Entre crônicas de Veríssimo e livros jornalísticos retomei o hábito de leitura, abortado na pré-adolescência quando meu sonho de ser futebolista profissional era maior do que qualquer comichão de pendor retórico. Notadamente inábil com a pelota, o jeito foi correr atrás do tempo perdido. Daí eu formei minha primeira esquadra: Rubem Fonseca; Veríssimo, Drummond, Nietzsche e Kafka; Antonio Cândido, Adorno, Rousseau e Maquiavel; Guimarães Rosa e Lima Barreto.

Não satisfeito, montei mais outra: Camus (que, aliás, foi mesmo goleiro); Nabokov, Voltaire, Sartre e Bonassi; Cortazár, Kant e Foucault; Salinger, Machado e, depois de muita discussão, entra ou não entra, coloquei o Joyce que é titular absoluto de quem aprecia um espetáculo criativo, mas eu não sei não... será que o pessoal do elenco vai entender o cara? Razão pela qual enfiei o Michel Foucault na meia esquerda: o careca francês não era um Zidane, mas conseguiu enxergar a história e a epistemologia sob uma luz especial que só mesmo gênios como o armador do Real Madrid. Eles que se entendam. Por sinal, não só não abandonei a paixão pelo futebol, como adquiri mais um vício. Sou literato em fase de construção.

Eliminado na primeira fase da Fuvest/01 (Artes Cênicas?!) e bi-zerado em Jornalismo na Cásper Líbero (99/01), tratei de procurar minha turma: desde 2002 sou aluno da Escola de Sociologia e Política de São Paulo, que para quem não conhece, é a pioneira em ciências sociais do país e que na década de 60 era uma quase sucursal da USP (que no imaginário geral recebe os louros que só mesmo os iniciados sabem que não lhe pertence).

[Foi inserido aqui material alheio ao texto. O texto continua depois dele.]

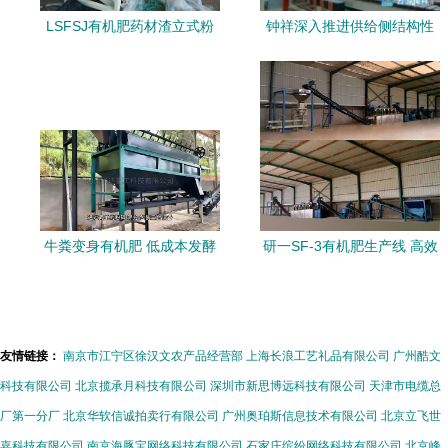
LSFSJ有机肥药材渣立式粉
钟祥深入推进供给侧结构性
碎机 有机肥设备中的高效翻
改革 引领磷化产业向绿色肥
堆利器
业转型升级
牛粪变身有机肥 低成本发酵
研一SF-3有机肥生产线 高效
生产线配置指南
节能的翻堆机助力绿色农业
友情链接：
南京市江宁区徐汉文农产品经营部
上海长浪工艺礼品有限公司
广州酷文
科技有限公司
北京揽承月科技有限公司
深圳市新思博远科技有限公司
天津市电缆总
厂第一分厂
北京华软信诚拍卖行有限公司
广州奥珀斯信息技术有限公司
北京立飞世
嘉科技有限公司
南京海豚宝网络科技有限公司
石家庄缤纷网络科技有限公司
北京峰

Às vezes, em arroubos de tola grandeza, penso ser a continuação da linhagem dos românticos incorrigíveis que começa em Platão, passa por Cristo, Agostinho, Rousseau, Marx, John Lennon, Renato Russo e deságua bem na minha cabeça periférica. Isso quando não encasqueto em ser o porta-voz da práxis humana, qual um Shakespere de botequim. Decifro assim minha própria originalidade forjada.

Não vou bravatear em HTML: o que é ruim, ruim está. Alguns absurdos históricos serão comentados, generalizados até, mas não me cobrem a postura de bad boy do jornalismo cultural. Se for para brigar, prefiro calçar minhas luvas de boxe e partir para o pugilato (é mais honesto). Como sou adepto da desobediência civil e pacífica, este dia parece-me distante.

Critico: nego ou aplaudo, não ofendo jamais. Esgrimo com estudada fidalguia. Padeço do fenômeno inverso dos cri-criticos espalhados pelos suplementos culturais da vida: diante do meu retumbante malogro como escritor de romances, não chibatei ninguém gratuitamente. O que não significa, em absoluto, procastinar-me docilmente em abstinência opinativa.

Atualmente contribuo, além do Digestivo, para os sítios Zine Cultural, Revista Zero, SongWeb e para o Portal IG, cada qual com sua proposta, distantes como primos de milésimo grau. Tudo fruto da minha inconstância, matéria-prima de quem não tem vergonha de assumir-se falível e contraditório como um autêntico trôpego angelical.